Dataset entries

━━━━━━━━━━━━━━━━━━━━━━━━━━━━━━

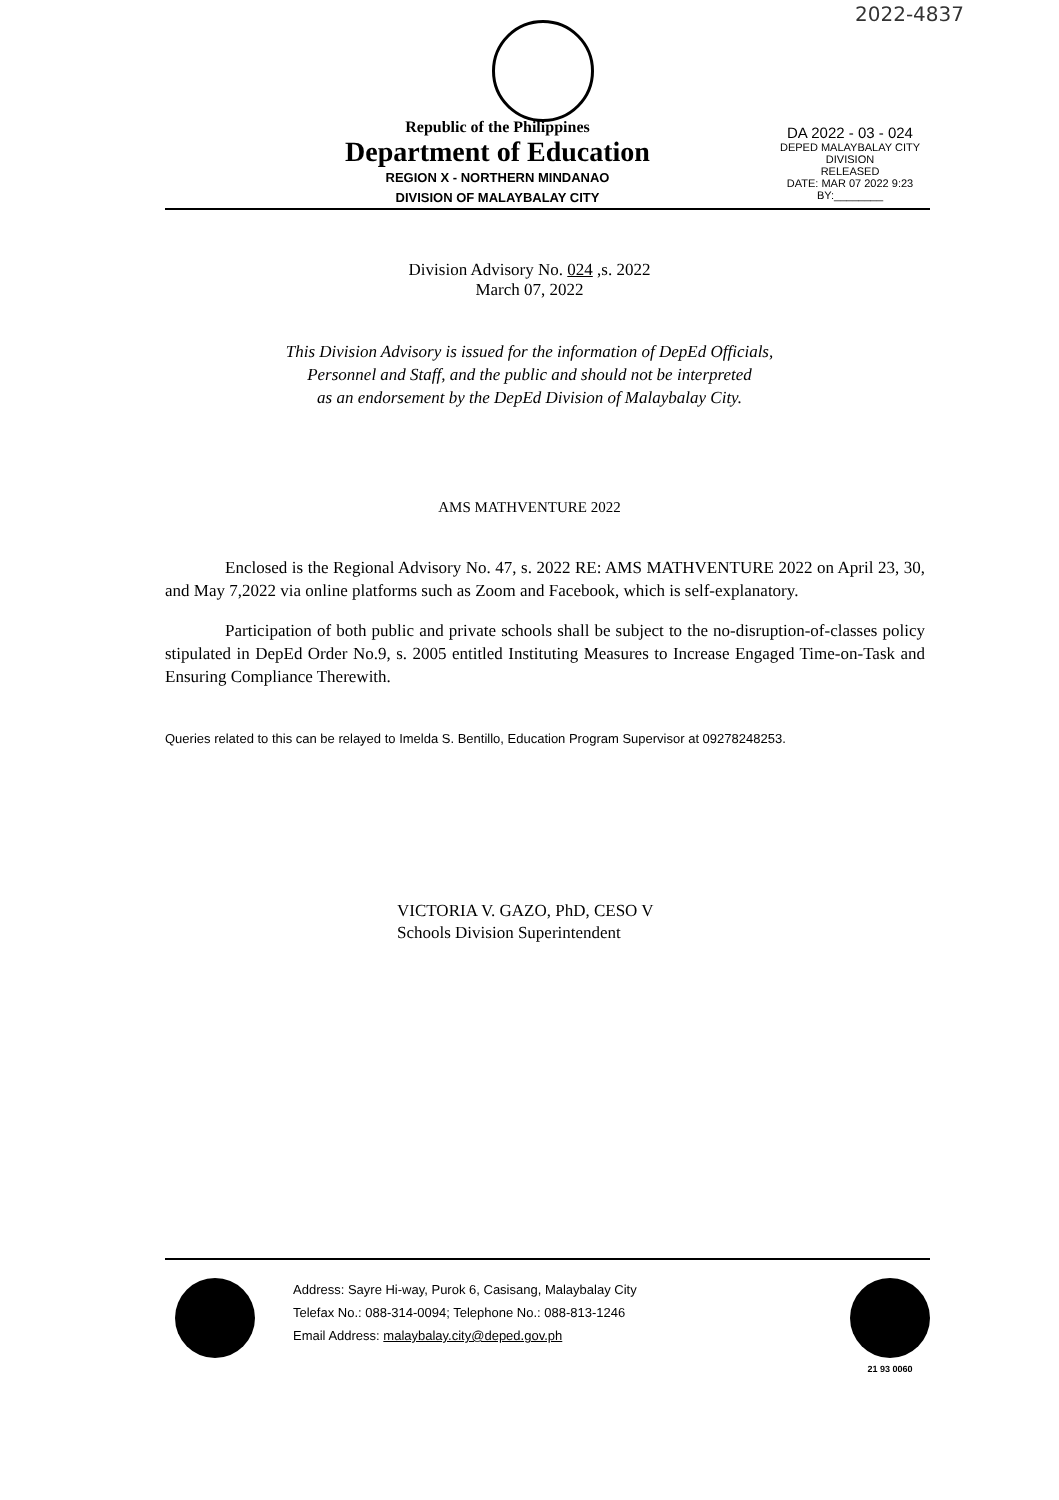2022-4837
Republic of the Philippines
Department of Education
REGION X - NORTHERN MINDANAO
DIVISION OF MALAYBALAY CITY
DA 2022 - 03 - 024
DEPED MALAYBALAY CITY DIVISION
RELEASED
DATE: MAR 07 2022 9:23
BY:________
Division Advisory No. 024 ,s. 2022
March 07, 2022
This Division Advisory is issued for the information of DepEd Officials,
Personnel and Staff, and the public and should not be interpreted
as an endorsement by the DepEd Division of Malaybalay City.
AMS MATHVENTURE 2022
Enclosed is the Regional Advisory No. 47, s. 2022 RE: AMS MATHVENTURE 2022 on April 23, 30, and May 7,2022 via online platforms such as Zoom and Facebook, which is self-explanatory.
Participation of both public and private schools shall be subject to the no-disruption-of-classes policy stipulated in DepEd Order No.9, s. 2005 entitled Instituting Measures to Increase Engaged Time-on-Task and Ensuring Compliance Therewith.
Queries related to this can be relayed to Imelda S. Bentillo, Education Program Supervisor at 09278248253.
VICTORIA V. GAZO, PhD, CESO V
Schools Division Superintendent
Address: Sayre Hi-way, Purok 6, Casisang, Malaybalay City
Telefax No.: 088-314-0094; Telephone No.: 088-813-1246
Email Address: malaybalay.city@deped.gov.ph
21 93 0060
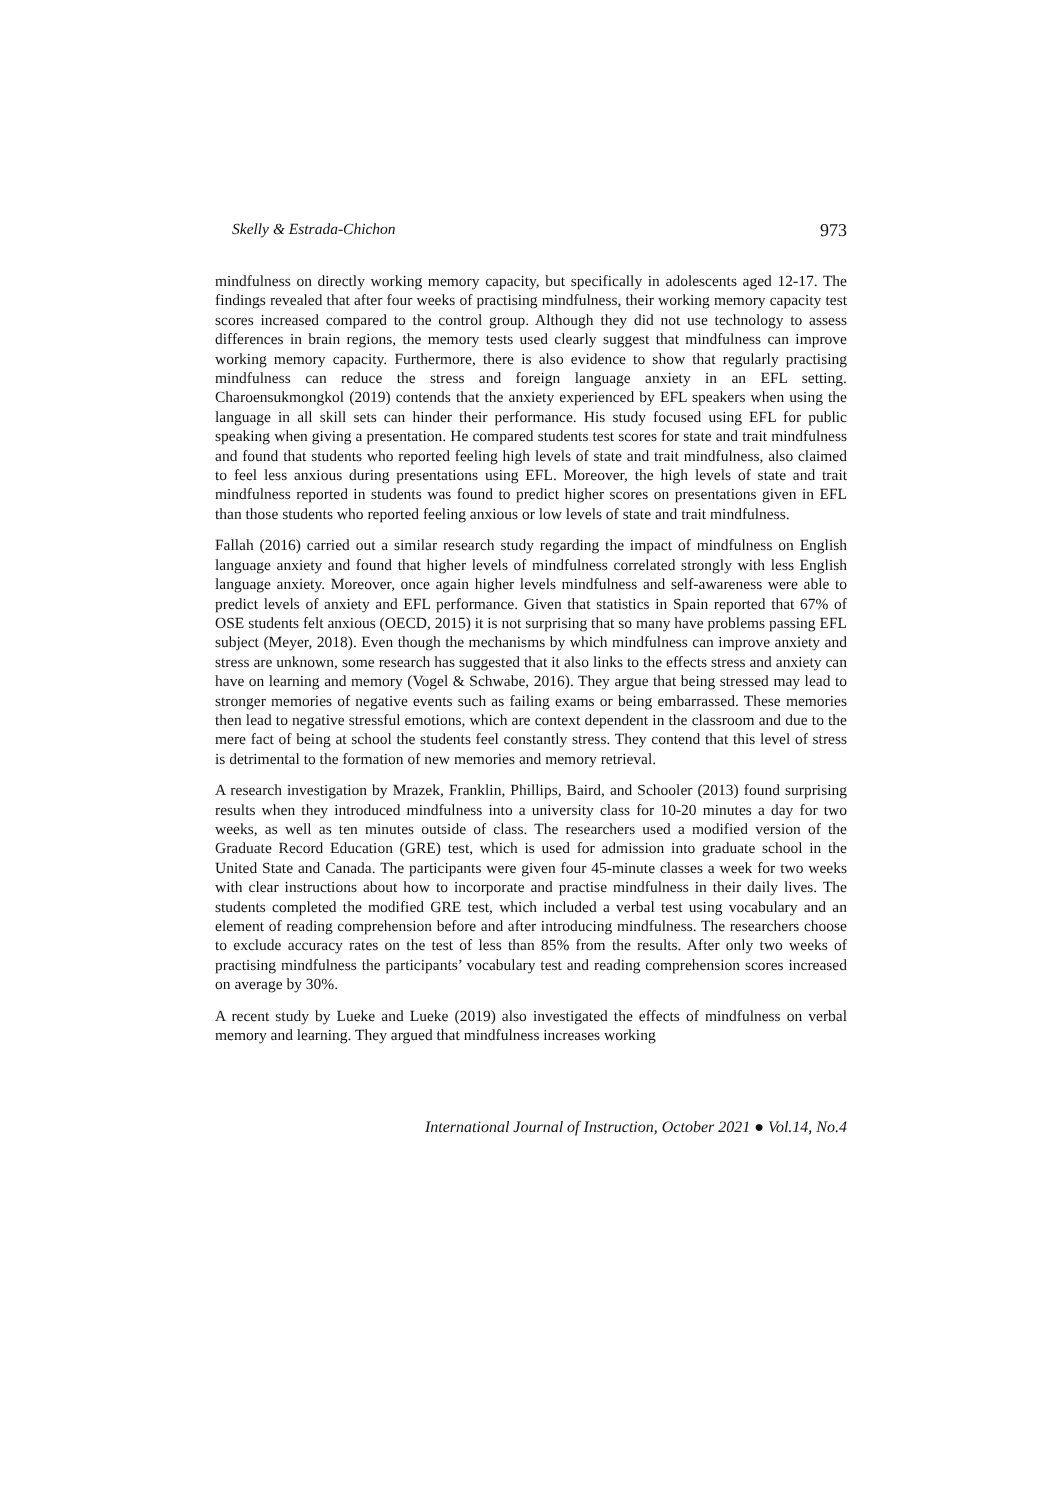Skelly & Estrada-Chichon 973
mindfulness on directly working memory capacity, but specifically in adolescents aged 12-17. The findings revealed that after four weeks of practising mindfulness, their working memory capacity test scores increased compared to the control group. Although they did not use technology to assess differences in brain regions, the memory tests used clearly suggest that mindfulness can improve working memory capacity. Furthermore, there is also evidence to show that regularly practising mindfulness can reduce the stress and foreign language anxiety in an EFL setting. Charoensukmongkol (2019) contends that the anxiety experienced by EFL speakers when using the language in all skill sets can hinder their performance. His study focused using EFL for public speaking when giving a presentation. He compared students test scores for state and trait mindfulness and found that students who reported feeling high levels of state and trait mindfulness, also claimed to feel less anxious during presentations using EFL. Moreover, the high levels of state and trait mindfulness reported in students was found to predict higher scores on presentations given in EFL than those students who reported feeling anxious or low levels of state and trait mindfulness.
Fallah (2016) carried out a similar research study regarding the impact of mindfulness on English language anxiety and found that higher levels of mindfulness correlated strongly with less English language anxiety. Moreover, once again higher levels mindfulness and self-awareness were able to predict levels of anxiety and EFL performance. Given that statistics in Spain reported that 67% of OSE students felt anxious (OECD, 2015) it is not surprising that so many have problems passing EFL subject (Meyer, 2018). Even though the mechanisms by which mindfulness can improve anxiety and stress are unknown, some research has suggested that it also links to the effects stress and anxiety can have on learning and memory (Vogel & Schwabe, 2016). They argue that being stressed may lead to stronger memories of negative events such as failing exams or being embarrassed. These memories then lead to negative stressful emotions, which are context dependent in the classroom and due to the mere fact of being at school the students feel constantly stress. They contend that this level of stress is detrimental to the formation of new memories and memory retrieval.
A research investigation by Mrazek, Franklin, Phillips, Baird, and Schooler (2013) found surprising results when they introduced mindfulness into a university class for 10-20 minutes a day for two weeks, as well as ten minutes outside of class. The researchers used a modified version of the Graduate Record Education (GRE) test, which is used for admission into graduate school in the United State and Canada. The participants were given four 45-minute classes a week for two weeks with clear instructions about how to incorporate and practise mindfulness in their daily lives. The students completed the modified GRE test, which included a verbal test using vocabulary and an element of reading comprehension before and after introducing mindfulness. The researchers choose to exclude accuracy rates on the test of less than 85% from the results. After only two weeks of practising mindfulness the participants’ vocabulary test and reading comprehension scores increased on average by 30%.
A recent study by Lueke and Lueke (2019) also investigated the effects of mindfulness on verbal memory and learning. They argued that mindfulness increases working
International Journal of Instruction, October 2021 ● Vol.14, No.4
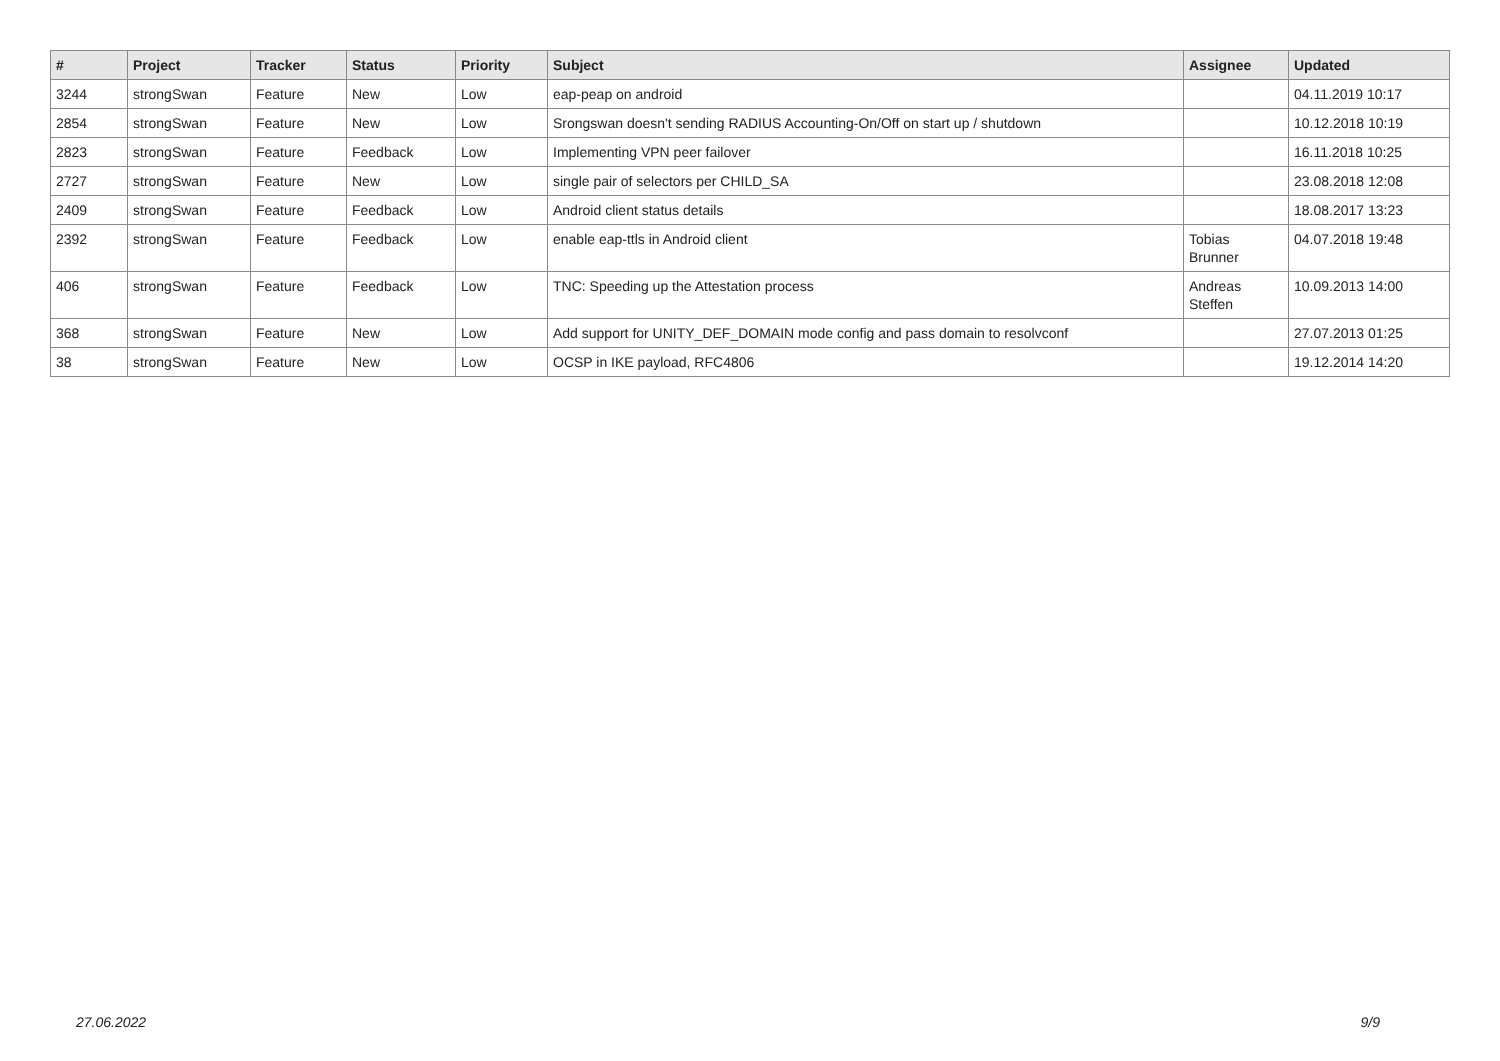| # | Project | Tracker | Status | Priority | Subject | Assignee | Updated |
| --- | --- | --- | --- | --- | --- | --- | --- |
| 3244 | strongSwan | Feature | New | Low | eap-peap on android | | 04.11.2019 10:17 |
| 2854 | strongSwan | Feature | New | Low | Srongswan doesn't sending RADIUS Accounting-On/Off on start up / shutdown | | 10.12.2018 10:19 |
| 2823 | strongSwan | Feature | Feedback | Low | Implementing VPN peer failover | | 16.11.2018 10:25 |
| 2727 | strongSwan | Feature | New | Low | single pair of selectors per CHILD_SA | | 23.08.2018 12:08 |
| 2409 | strongSwan | Feature | Feedback | Low | Android client status details | | 18.08.2017 13:23 |
| 2392 | strongSwan | Feature | Feedback | Low | enable eap-ttls in Android client | Tobias Brunner | 04.07.2018 19:48 |
| 406 | strongSwan | Feature | Feedback | Low | TNC: Speeding up the Attestation process | Andreas Steffen | 10.09.2013 14:00 |
| 368 | strongSwan | Feature | New | Low | Add support for UNITY_DEF_DOMAIN mode config and pass domain to resolvconf | | 27.07.2013 01:25 |
| 38 | strongSwan | Feature | New | Low | OCSP in IKE payload, RFC4806 | | 19.12.2014 14:20 |
27.06.2022 9/9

━━━━━━━━━━━━━━━━━━━━━━━━━━━━━━

- _Work instructions_: Leaving every picture out, output the data exactly as it stands.

- _Answer for the task_:
2022-4837
Republic of the Philippines
Department of Education
REGION X - NORTHERN MINDANAO
DIVISION OF MALAYBALAY CITY
DA 2022 - 03 - 024
DEPED MALAYBALAY CITY DIVISION
RELEASED
DATE: MAR 07 2022 9:23
BY:________
Division Advisory No. 024 ,s. 2022
March 07, 2022
This Division Advisory is issued for the information of DepEd Officials,
Personnel and Staff, and the public and should not be interpreted
as an endorsement by the DepEd Division of Malaybalay City.
AMS MATHVENTURE 2022
Enclosed is the Regional Advisory No. 47, s. 2022 RE: AMS MATHVENTURE 2022 on April 23, 30, and May 7,2022 via online platforms such as Zoom and Facebook, which is self-explanatory.
Participation of both public and private schools shall be subject to the no-disruption-of-classes policy stipulated in DepEd Order No.9, s. 2005 entitled Instituting Measures to Increase Engaged Time-on-Task and Ensuring Compliance Therewith.
Queries related to this can be relayed to Imelda S. Bentillo, Education Program Supervisor at 09278248253.
VICTORIA V. GAZO, PhD, CESO V
Schools Division Superintendent
Address: Sayre Hi-way, Purok 6, Casisang, Malaybalay City
Telefax No.: 088-314-0094; Telephone No.: 088-813-1246
Email Address: malaybalay.city@deped.gov.ph
21 93 0060
Skelly & Estrada-Chichon 973
mindfulness on directly working memory capacity, but specifically in adolescents aged 12-17. The findings revealed that after four weeks of practising mindfulness, their working memory capacity test scores increased compared to the control group. Although they did not use technology to assess differences in brain regions, the memory tests used clearly suggest that mindfulness can improve working memory capacity. Furthermore, there is also evidence to show that regularly practising mindfulness can reduce the stress and foreign language anxiety in an EFL setting. Charoensukmongkol (2019) contends that the anxiety experienced by EFL speakers when using the language in all skill sets can hinder their performance. His study focused using EFL for public speaking when giving a presentation. He compared students test scores for state and trait mindfulness and found that students who reported feeling high levels of state and trait mindfulness, also claimed to feel less anxious during presentations using EFL. Moreover, the high levels of state and trait mindfulness reported in students was found to predict higher scores on presentations given in EFL than those students who reported feeling anxious or low levels of state and trait mindfulness.
Fallah (2016) carried out a similar research study regarding the impact of mindfulness on English language anxiety and found that higher levels of mindfulness correlated strongly with less English language anxiety. Moreover, once again higher levels mindfulness and self-awareness were able to predict levels of anxiety and EFL performance. Given that statistics in Spain reported that 67% of OSE students felt anxious (OECD, 2015) it is not surprising that so many have problems passing EFL subject (Meyer, 2018). Even though the mechanisms by which mindfulness can improve anxiety and stress are unknown, some research has suggested that it also links to the effects stress and anxiety can have on learning and memory (Vogel & Schwabe, 2016). They argue that being stressed may lead to stronger memories of negative events such as failing exams or being embarrassed. These memories then lead to negative stressful emotions, which are context dependent in the classroom and due to the mere fact of being at school the students feel constantly stress. They contend that this level of stress is detrimental to the formation of new memories and memory retrieval.
A research investigation by Mrazek, Franklin, Phillips, Baird, and Schooler (2013) found surprising results when they introduced mindfulness into a university class for 10-20 minutes a day for two weeks, as well as ten minutes outside of class. The researchers used a modified version of the Graduate Record Education (GRE) test, which is used for admission into graduate school in the United State and Canada. The participants were given four 45-minute classes a week for two weeks with clear instructions about how to incorporate and practise mindfulness in their daily lives. The students completed the modified GRE test, which included a verbal test using vocabulary and an element of reading comprehension before and after introducing mindfulness. The researchers choose to exclude accuracy rates on the test of less than 85% from the results. After only two weeks of practising mindfulness the participants’ vocabulary test and reading comprehension scores increased on average by 30%.
A recent study by Lueke and Lueke (2019) also investigated the effects of mindfulness on verbal memory and learning. They argued that mindfulness increases working
International Journal of Instruction, October 2021 ● Vol.14, No.4
| # | Project | Tracker | Status | Priority | Subject | Assignee | Updated |
| --- | --- | --- | --- | --- | --- | --- | --- |
| 3244 | strongSwan | Feature | New | Low | eap-peap on android | | 04.11.2019 10:17 |
| 2854 | strongSwan | Feature | New | Low | Srongswan doesn't sending RADIUS Accounting-On/Off on start up / shutdown | | 10.12.2018 10:19 |
| 2823 | strongSwan | Feature | Feedback | Low | Implementing VPN peer failover | | 16.11.2018 10:25 |
| 2727 | strongSwan | Feature | New | Low | single pair of selectors per CHILD_SA | | 23.08.2018 12:08 |
| 2409 | strongSwan | Feature | Feedback | Low | Android client status details | | 18.08.2017 13:23 |
| 2392 | strongSwan | Feature | Feedback | Low | enable eap-ttls in Android client | Tobias Brunner | 04.07.2018 19:48 |
| 406 | strongSwan | Feature | Feedback | Low | TNC: Speeding up the Attestation process | Andreas Steffen | 10.09.2013 14:00 |
| 368 | strongSwan | Feature | New | Low | Add support for UNITY_DEF_DOMAIN mode config and pass domain to resolvconf | | 27.07.2013 01:25 |
| 38 | strongSwan | Feature | New | Low | OCSP in IKE payload, RFC4806 | | 19.12.2014 14:20 |
27.06.2022 9/9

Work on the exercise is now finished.